ARBEITSAUFTRAG:
Gib aus dem Text zur deutschen Globalisierungsdebatte die Stelle zwischen „Die verbreitete Unsicherheit, die“ und „globale Märkte scheren.“, beide eingeschlossen, wortgetreu wieder.

TEXTAUSZUG:

▬▬▬▬▬▬▬▬▬▬

Es ist eine Begleiterscheinung der Globalisierungsdiskussion, wie sie hierzulande geführt wird, dass in der Bundesrepublik eher die negativen Seiten der Veränderungen gesehen werden. Wir reden viel darüber, dass ständig neue Wettbewerber nach Europa drängen, die billiger arbeiten und genau so gut ausgebildet sind wie wir. Aber wenig hört man darüber, dass deutsche Unternehmen trotz der verschärften Konkurrenz ihre Marktanteile weltweit gehalten oder sogar ausgebaut haben. Wir klagen über Betonköpfe in den Gewerkschaften und die starren Verhältnisse in den Betrieben, die das Anpassungstempo verzögerten. Wenn dann aber Tausende von betrieblichen Bündnissen für Flexibilität sorgen, schreibt eine große deutsche Wochenzeitung: »Lohnkürzung, Nullrunde, Mehrarbeit. Die Republik erlebt in diesen Monaten einen in ihrer Geschichte beispiellosen Prozess: die Entmachtung der Arbeiter.«3

Die verbreitete Unsicherheit, die auch die Mittelschichten erfasst, ist gerade kein Zeichen des Stillstandes. Sie ist eine Begleiterscheinung des tiefgreifenden gesellschaftlichen Wandels, den die Politik noch nicht auf den Begriff bringt und der sie selber verunsichert. |17|Der neue deutsche Kapitalismus, der sich in Umrissen abzeichnet, ist nicht mehr das Modell Deutschland, mit dem in den siebziger Jahren Wahlkampf gemacht wurde. Damals funktionierte die Deutschland AG noch, regierten machtvolle Verbände mit, musste die Politik sich wenig um globale Märkte scheren.

▬▬▬▬▬▬▬▬▬▬

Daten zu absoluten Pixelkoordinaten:
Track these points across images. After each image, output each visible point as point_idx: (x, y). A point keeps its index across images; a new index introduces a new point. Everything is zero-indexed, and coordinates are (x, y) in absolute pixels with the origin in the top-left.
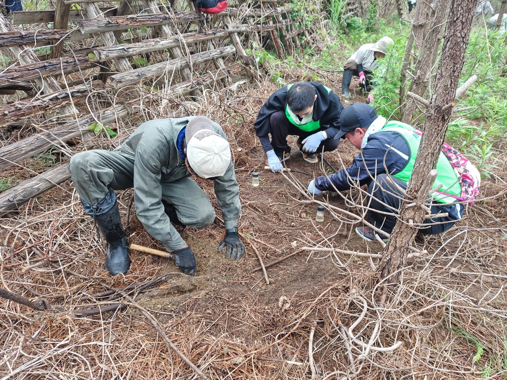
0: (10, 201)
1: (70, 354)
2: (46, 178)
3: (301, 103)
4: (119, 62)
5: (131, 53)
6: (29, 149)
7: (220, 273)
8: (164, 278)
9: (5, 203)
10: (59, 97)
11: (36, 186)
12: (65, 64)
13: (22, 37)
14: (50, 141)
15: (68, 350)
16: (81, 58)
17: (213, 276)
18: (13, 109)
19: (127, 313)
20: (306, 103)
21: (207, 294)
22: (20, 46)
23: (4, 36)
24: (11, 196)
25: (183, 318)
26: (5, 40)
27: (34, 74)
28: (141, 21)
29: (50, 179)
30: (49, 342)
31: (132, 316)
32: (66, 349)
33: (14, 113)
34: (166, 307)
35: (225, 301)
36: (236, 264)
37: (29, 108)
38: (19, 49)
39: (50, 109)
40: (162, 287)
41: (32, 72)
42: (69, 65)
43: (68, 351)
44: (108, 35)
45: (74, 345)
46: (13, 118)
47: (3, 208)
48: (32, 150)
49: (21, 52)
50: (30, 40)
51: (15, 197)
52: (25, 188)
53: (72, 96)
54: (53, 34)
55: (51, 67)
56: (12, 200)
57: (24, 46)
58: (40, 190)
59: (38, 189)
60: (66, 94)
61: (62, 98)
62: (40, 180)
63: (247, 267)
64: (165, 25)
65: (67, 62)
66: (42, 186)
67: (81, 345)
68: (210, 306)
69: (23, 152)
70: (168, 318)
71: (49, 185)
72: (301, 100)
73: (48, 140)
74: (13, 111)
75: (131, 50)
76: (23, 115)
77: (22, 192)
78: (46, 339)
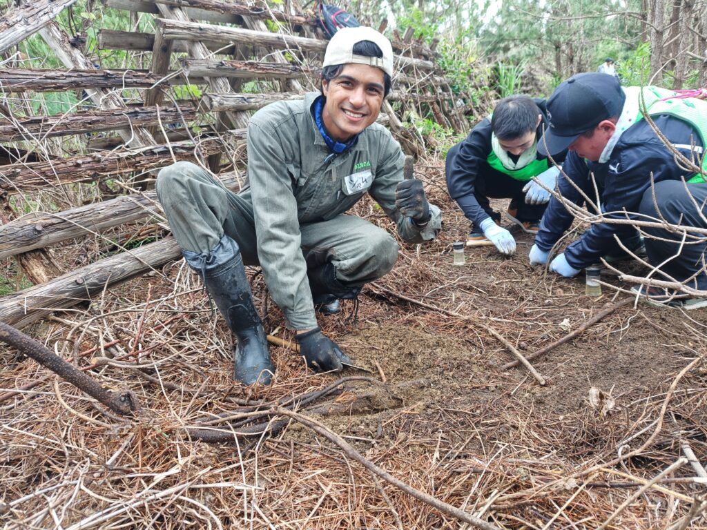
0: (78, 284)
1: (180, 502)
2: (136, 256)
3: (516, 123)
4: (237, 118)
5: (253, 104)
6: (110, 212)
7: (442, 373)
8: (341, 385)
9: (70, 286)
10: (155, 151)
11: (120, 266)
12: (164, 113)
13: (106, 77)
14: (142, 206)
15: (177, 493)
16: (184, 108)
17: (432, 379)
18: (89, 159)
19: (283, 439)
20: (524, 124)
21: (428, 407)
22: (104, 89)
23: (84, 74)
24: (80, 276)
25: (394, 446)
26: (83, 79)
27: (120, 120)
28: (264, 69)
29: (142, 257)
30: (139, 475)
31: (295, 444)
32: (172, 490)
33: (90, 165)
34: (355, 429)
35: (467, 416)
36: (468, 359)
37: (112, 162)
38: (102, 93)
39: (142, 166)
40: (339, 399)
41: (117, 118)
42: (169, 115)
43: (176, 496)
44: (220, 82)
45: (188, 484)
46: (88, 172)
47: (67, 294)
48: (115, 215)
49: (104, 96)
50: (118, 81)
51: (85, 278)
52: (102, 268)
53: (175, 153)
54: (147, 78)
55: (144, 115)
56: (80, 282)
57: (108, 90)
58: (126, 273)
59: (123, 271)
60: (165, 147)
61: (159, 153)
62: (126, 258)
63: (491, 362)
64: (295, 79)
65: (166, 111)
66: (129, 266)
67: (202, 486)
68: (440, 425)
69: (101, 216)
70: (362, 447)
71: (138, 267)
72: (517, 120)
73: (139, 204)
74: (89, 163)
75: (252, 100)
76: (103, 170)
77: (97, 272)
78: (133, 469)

▬▬▬▬▬▬▬▬▬▬

ANTWORTFELD:
Die verbreitete Unsicherheit, die auch die Mittelschichten erfasst, ist gerade kein Zeichen des Stillstandes. Sie ist eine Begleiterscheinung des tiefgreifenden gesellschaftlichen Wandels, den die Politik noch nicht auf den Begriff bringt und der sie selber verunsichert. |17|Der neue deutsche Kapitalismus, der sich in Umrissen abzeichnet, ist nicht mehr das Modell Deutschland, mit dem in den siebziger Jahren Wahlkampf gemacht wurde. Damals funktionierte die Deutschland AG noch, regierten machtvolle Verbände mit, musste die Politik sich wenig um globale Märkte scheren.